В ответ Софья Романовна разводила руками и говорила:
— Сама удивляюсь.
— Это несправедливо, — возмущалась Лиля.
— Несправедливо, — соглашалась бабушка.
— Кукле скучно одной, — поясняла Лиля.
— Пусть играет с подругами, — советовала бабушка.
— Подруги — это совсем другое.
Однажды из командировки Петр Петрович привез дочери пластмассового футболиста. Футболист был веснушчатый, в трусах и бутсах. Под мышкой держал футбольный мяч. И впечатление производил несерьезное…
Нет, нет, футболист не мог быть героем Бетти. Но он был мужчиной. И с ним Бетти не было так одиноко и так скучно…
Герасим Обочин — Жанне Луниной.
«Дорогая Жанночка!
Ты не представляешь, как обрадовало меня твое письмо.
Честно говоря, я не очень надеялся получить ответ. Но он пришел, теплый, приветливый.
Мы думаем, что годы детства и юности навечно ушли от нас. Неверно. Они всегда в нашей памяти. И не только в памяти. Мы живем ценностями, которые постигли и приобрели в те годы. Первая любовь, я думаю, самая большая ценность, ни с чем не сравнимая.
Спасибо тебе за письмо.
Скорее бы декабрь. В декабре встретимся…
Жанна Лунина — Герасиму Обочину.
«Очень мило, что ты не забываешь меня. И очень правильно ты пишешь о юности, о детстве. Мне часто кажется, что я совсем маленькая девочка и что еще хожу в школу… Когда же наваждение проходит, мне хочется плакать.
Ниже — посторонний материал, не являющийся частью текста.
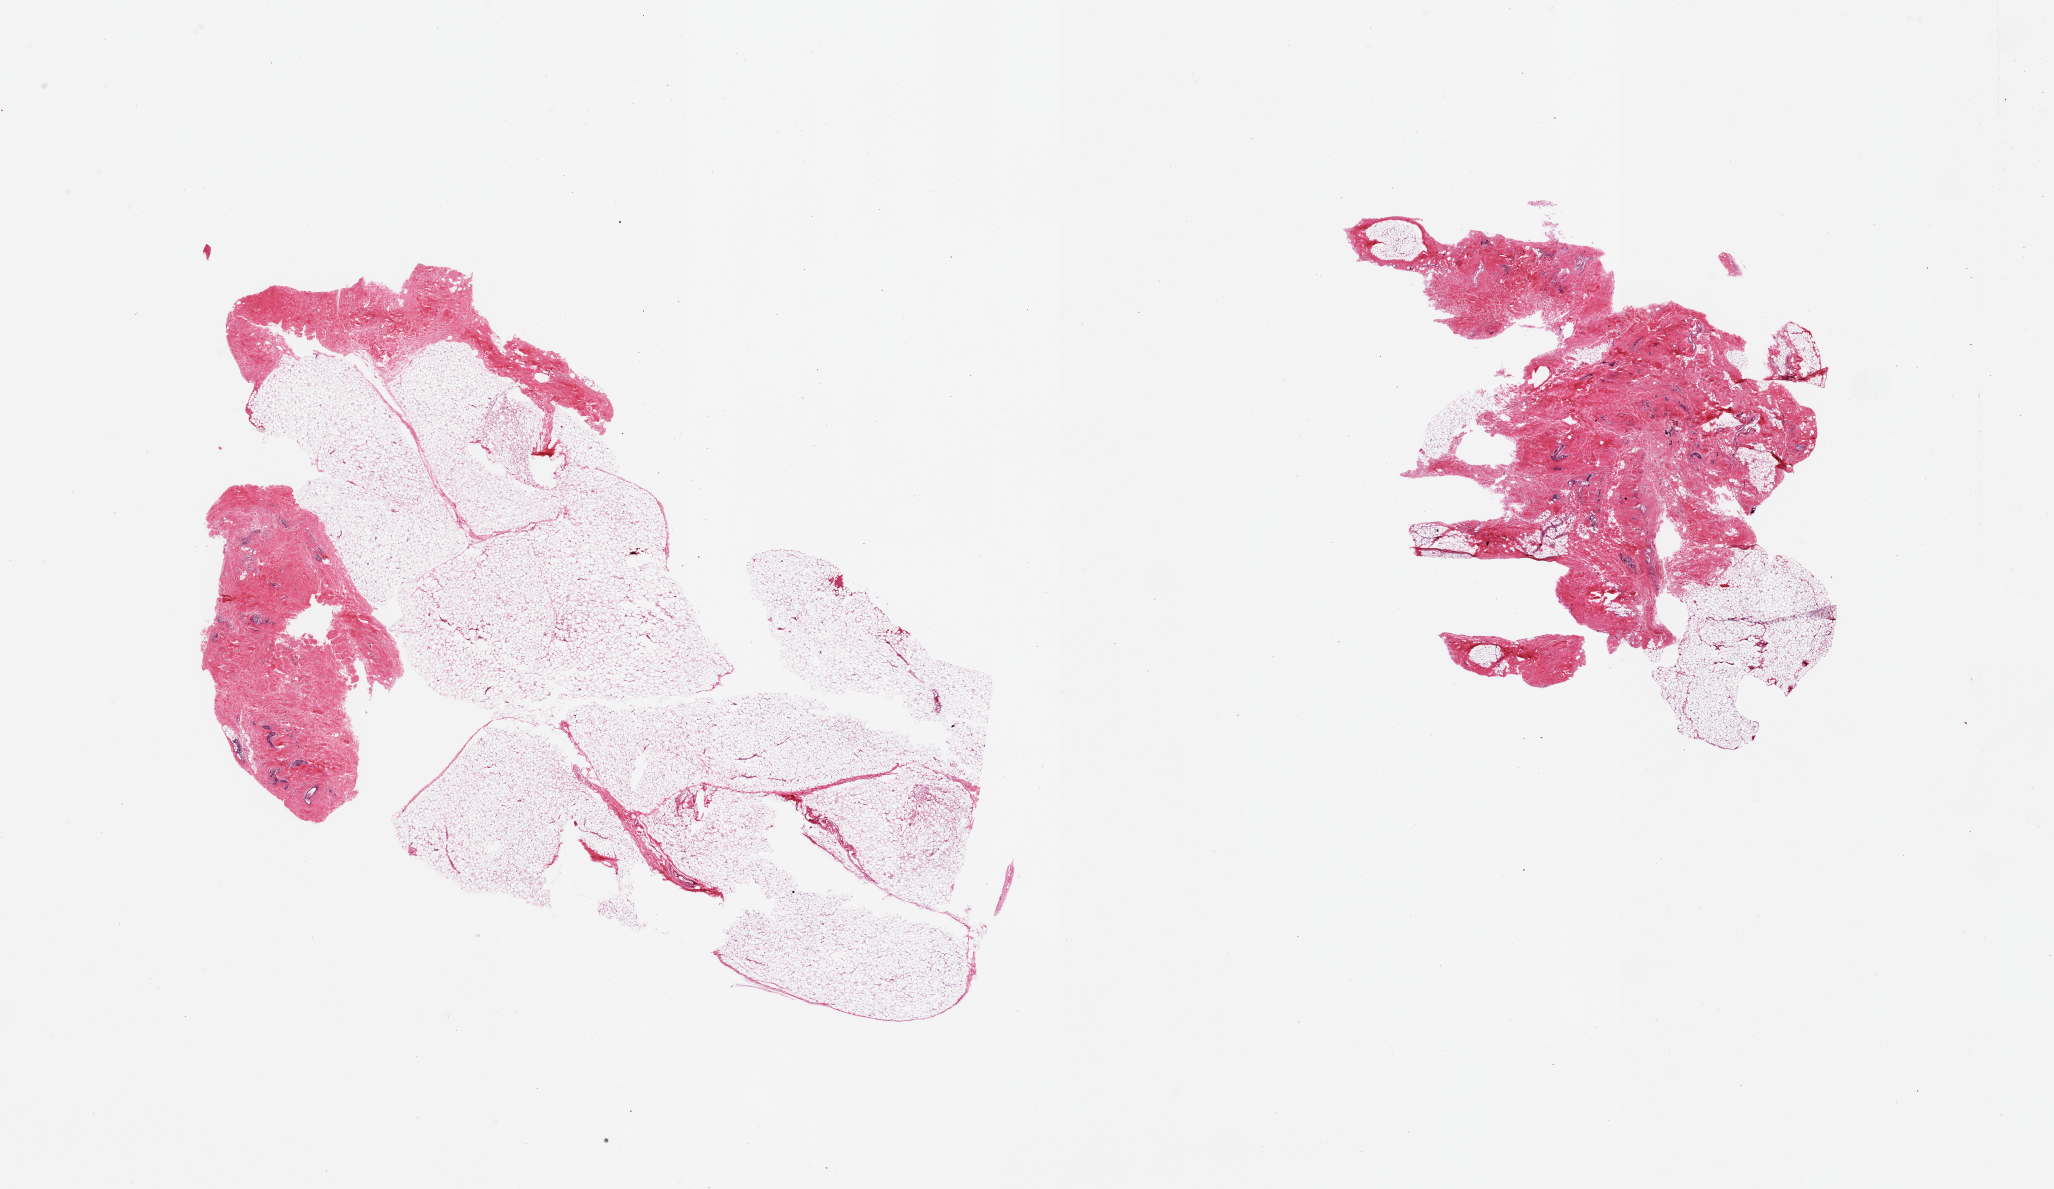
Digitized H&E-stained section — a low-resolution overview of the entire scanned area, about 32.5 x 18.8 mm (slide scanned at 20x). PAXgene-fixed paraffin-embedded (PFPE) section. Section of breast (target tissue). Donor tissue sample. Donor sex: female.
Review note (as recorded): 2 pieces, fibrous mastopathy.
И знаешь, я плачу… Естественно, если бываю одна.
Сейчас со мной живет подруга. Ей всего девятнадцать лет. Я подозреваю, что при виде ее у молодых мужчин повышается артериальное давление… Все-таки прекрасно, когда тебе девятнадцать лет и ты красива.
Герочка, в декабре ко мне не приезжай. Здесь в декабре снега и морозы. Тебе лучше ехать в Батуми. Подышать морским воздухом.
А у меня работа с утра до вечера. В декабре возможна вспышка гриппа. И ко всему прочему, полагаю, даже ежу понятно, женщина я занятая.
Не обижайся. Ты хороший мальчик, Гера…
Лик у святого был унылый. И нос облуплен. Но это не от загара. В церковь проникало мало солнца и много сырости. По стенам расползлись ржавые пятна. Часть отсыревшей штукатурки лежала на полу и на ящиках с противогазами. И вся церковь напоминала Игнатову темную перевернутую кастрюлю с побитой эмалью.
Ребята: Игнатов, Истру, Асирьян и другие солдаты их отделения — сидели наверху на ящиках, почти под самым куполом, а начхим, майор, бегал внизу. Он и вообще-то был невысокого роста, а с высоты зеленых, стоящих один на другом ящиков казался чуть ли не приплюснутым.
— Будьте внимательнее. Не халтурьте, — поучал начхим.
— Дело мастера боится, товарищ майор, — заверил Истру. — Работа сдельная.
Краска, которой солдаты подкрашивали противогазы, пахла эфиром и еще какой-то гадостью. От запаха ее хотелось кашлять и тереть кулаком глаза.
— Не желал бы я когда-нибудь всерьез пользоваться этим намордником, — сказал Истру, держа на ладони противогазную маску.
— Я желал бы сейчас вдыхать запах Черного моря, — ответил Игнатов.
— Присоединяюсь, — среагировал Истру. — Асирьян, а ты чего желаешь?
Сурен сузил глаза, проверил, на месте ли усы, кашлянул. И сказал решительно:
— Я желаю выполнить задание товарища начхима. Качественно и в срок.
Истру прослезился.
— Дай я тебя облобызаю, мой родненький.
Небоскреб из ящиков высился у самой стены. Когда Истру потянулся к Асирьяну, ящики покачнулись. А до пола было не меньше пяти метров.
— Вай! Вай! — закричал Сурен.
Но все обошлось благополучно. Небоскреб не рухнул.
Святой был так близко, что его можно было коснуться пальцами. Игнатов не знал, кто это: Николай Угодник или Михаил Архангел. А может, Иисус Навин. Религиозные познания Славки зиждились на «Забавной библии» Лео Таксиля. Этим все сказано.
Сколько лет назад разрисовали эту церковь?